For as much as Beltway pundits and old Washington hands pine for a new age of bipartisanship, the simple fact-as this new Gallup analysis suggests-is that the conditions for bipartisan cooperation have long since evaporated. President Barack Obama, for example, is the most polarizing president in Gallup polling history, followed by Ronald Reagan and Bill Clinton (if you isolate George W. Bush's last three years, polarization is extremely high):
Although presidents always try to pursue policies that satisfy their supporters-and, in most cases, anger the opposition-it's important to remember that presidents themselves aren't responsible for the increase in polarization. That Republicans and Democrats have a stark contrast in opinions on the performance of President Obama has less to do with Obama, and everything to do with the public itself, which has grown more ideological and more partisan over the last 30 years. To wit, co-partisans are more likely to live near each other-think cities and suburbs-and their representatives tend to reflect that fact.

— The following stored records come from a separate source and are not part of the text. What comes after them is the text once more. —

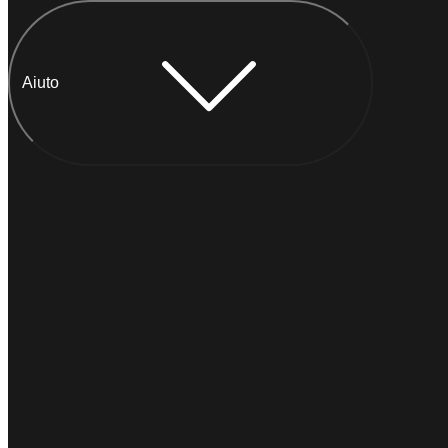
Aiuto
Chatta con Anna
IMMEDIATO
Di solito
risponde entro un minuto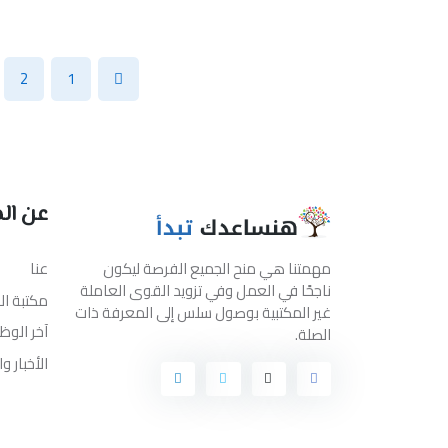
2
1
عن ال
مهمتنا هي منح الجميع الفرصة ليكون
عنا
ناجحًا في العمل وفي تزويد القوى العاملة
مكتبة ا
غير المكتبية بوصول سلس إلى المعرفة ذات
آخر الوظ
الصلة.
الأخبار و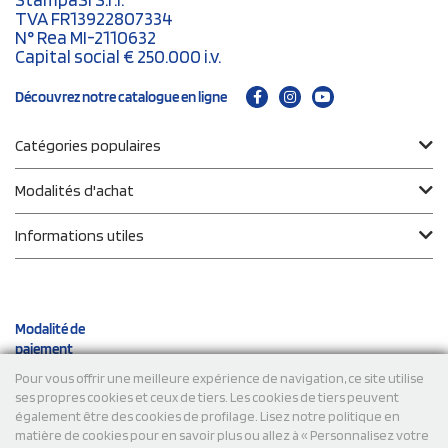
TVA FR13922807334
N° Rea MI-2110632
Capital social € 250.000 i.v.
Découvrez notre catalogue en ligne
Catégories populaires
Modalités d'achat
Informations utiles
Modalité de
paiement
Pour vous offrir une meilleure expérience de navigation, ce site utilise
ses propres cookies et ceux de tiers. Les cookies de tiers peuvent
Expéditions
également être des cookies de profilage. Lisez notre politique en
matière de cookies pour en savoir plus ou allez à « Personnalisez votre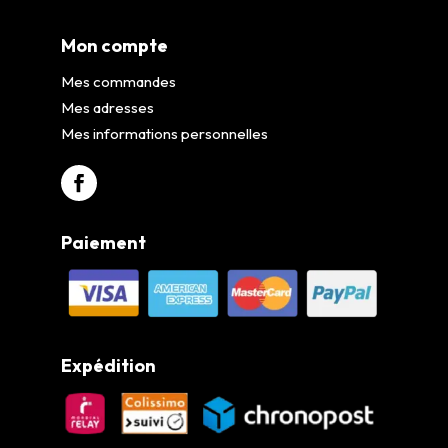
Mon compte
Mes commandes
Mes adresses
Mes informations personnelles
Paiement
Expédition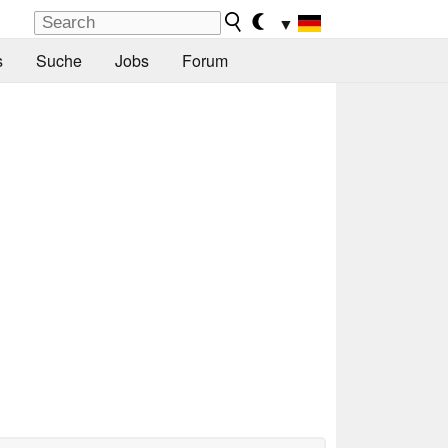
▼
s
Suche
Jobs
Forum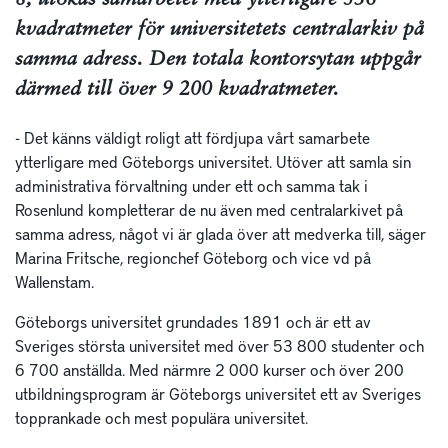
8, utökas samarbetet med ytterligare 536
kvadratmeter för universitetets centralarkiv på
samma adress. Den totala kontorsytan uppgår
därmed till över 9 200 kvadratmeter.
- Det känns väldigt roligt att fördjupa vårt samarbete
ytterligare med Göteborgs universitet. Utöver att samla sin
administrativa förvaltning under ett och samma tak i
Rosenlund kompletterar de nu även med centralarkivet på
samma adress, något vi är glada över att medverka till, säger
Marina Fritsche, regionchef Göteborg och vice vd på
Wallenstam.
Göteborgs universitet grundades 1891 och är ett av
Sveriges största universitet med över 53 800 studenter och
6 700 anställda. Med närmre 2 000 kurser och över 200
utbildningsprogram är Göteborgs universitet ett av Sveriges
topprankade och mest populära universitet.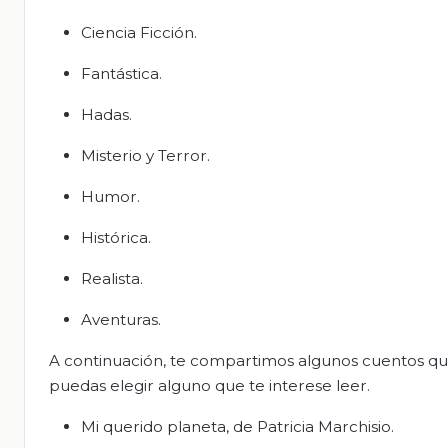
Ciencia Ficción.
Fantástica.
Hadas.
Misterio y Terror.
Humor.
Histórica.
Realista.
Aventuras.
A continuación, te compartimos algunos cuentos qu
puedas elegir alguno que te interese leer.
Mi querido planeta, de Patricia Marchisio.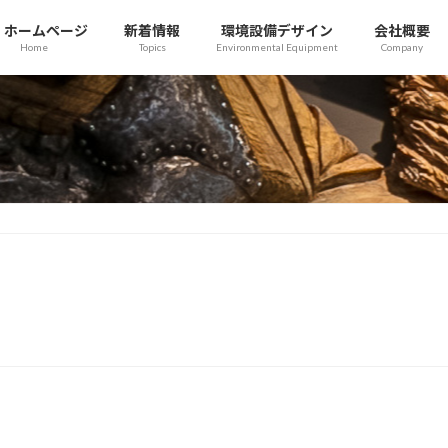
ホームページ
新着情報
環境設備デザイン
会社概要
Home
Topics
Environmental Equipment
Company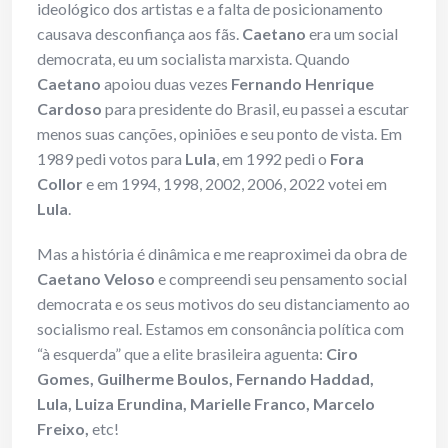
ideológico dos artistas e a falta de posicionamento
causava desconfiança aos fãs.
Caetano
era um social
democrata, eu um socialista marxista. Quando
Caetano
apoiou duas vezes
Fernando Henrique
Cardoso
para presidente do Brasil, eu passei a escutar
menos suas canções, opiniões e seu ponto de vista. Em
1989 pedi votos para
Lula
, em 1992 pedi o
Fora
Collor
e em 1994, 1998, 2002, 2006, 2022 votei em
Lula
.
Mas a história é dinâmica e me reaproximei da obra de
Caetano Veloso
e compreendi seu pensamento social
democrata e os seus motivos do seu distanciamento ao
socialismo real. Estamos em consonância política com
“à esquerda” que a elite brasileira aguenta:
Ciro
Gomes, Guilherme Boulos, Fernando Haddad,
Lula, Luiza Erundina, Marielle Franco, Marcelo
Freixo,
etc!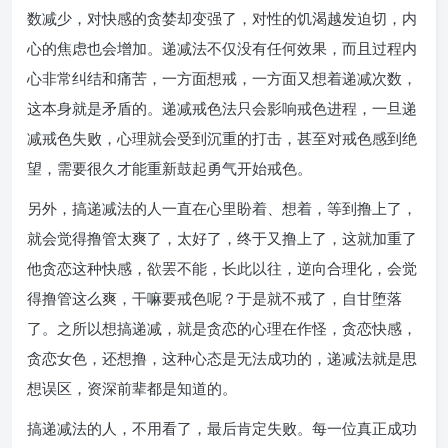
数减少，对快感的贪婪却变强了，对性的饥渴越发迫切，内
心的焦虑也会增加。递减法不仅没有任何效果，而且过程内
心非常纠结和痛苦，一方面想戒，一方面又想着递减次数，
这本身就是矛盾的。递减戒色法只会影响戒色进程，一旦递
减戒色失败，心理就会受到沉重的打击，甚至对戒色感到绝
望，需要很久才能重新鼓起勇气开始戒色。
另外，搞递减法的人一直在心里盼着、想着，等到撸上了，
就会觉得撸管太爽了，太好了，终于又撸上了，这就加重了
他贪恋这种快感，欲罢不能，长此以往，逆向合理化，会觉
得撸管这么爽，干嘛要戒色呢？于是就不戒了，自甘堕落
了。之所以想搞递减，就是贪恋的心理在作怪，贪恋快感，
贪恋女色，还想撸，这种心态是无法成功的，递减法就是思
想误区，资深前辈都是知道的。
搞递减法的人，不用看了，最后肯定失败。每一位真正成功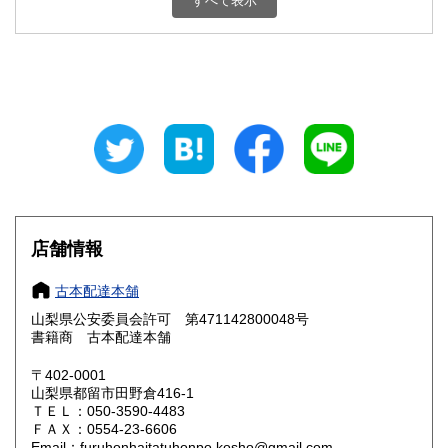
すべて表示
石川県
福井県
800円
800円
山梨県
長野県
800円
800円
岐阜県
静岡県
800円
800円
愛知県
三重県
800円
800円
滋賀県
京都府
800円
800円
大阪府
兵庫県
800円
800円
店舗情報
奈良県
和歌山県
800円
800円
古本配達本舗
山梨県公安委員会許可 第471142800048号
鳥取県
島根県
800円
800円
書籍商 古本配達本舗
岡山県
広島県
800円
800円
〒402-0001
山梨県都留市田野倉416-1
ＴＥＬ：050-3590-4483
山口県
徳島県
800円
800円
ＦＡＸ：0554-23-6606
Email：furuhonhaitatuhonpo.kosho@gmail.com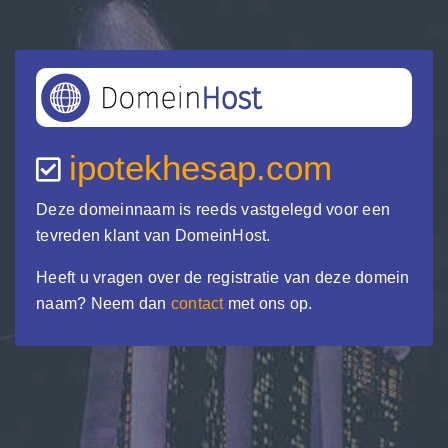
ipotekhesap.com
Deze domeinnaam is reeds vastgelegd voor een
tevreden klant van DomeinHost.
Heeft u vragen over de registratie van deze domein
naam? Neem dan
contact
met ons op.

Moreover, this polarization doesn't effect all sides equally. Politico's John Harris and Jonathan Allen bring in University of Georgia political scientist Keith Poole to offer an explanation:
"The Republican Party has been steadily moving to the right since the 1970s," Poole said. "The Republicans have moved about three times the speed to the right as the Democrats have moved to the left."
Indeed, in the same way that the Republican Party has marched to the right at a far faster rate than the Democratic Party has slid to the left, GOP voters-in particular, white Republicans in the South-became more ideological faster than Democratic voters, and to some degree, are still the most polarized voters in the country.
If Mitt Romney's rhetoric is any indication, Republicans plan to hit Obama over his failure to "bring the country together." And it's true that the president ran on a promise to transcend partisan divisions-a promise which, as Ryan Lizza's recent story in The New Yorker revealed, he desperately tried to fulfill. But this is one of the (many) things that is outside the control of the president; polarization and partisanship are here to stay, and our job is to accommodate them into our politics.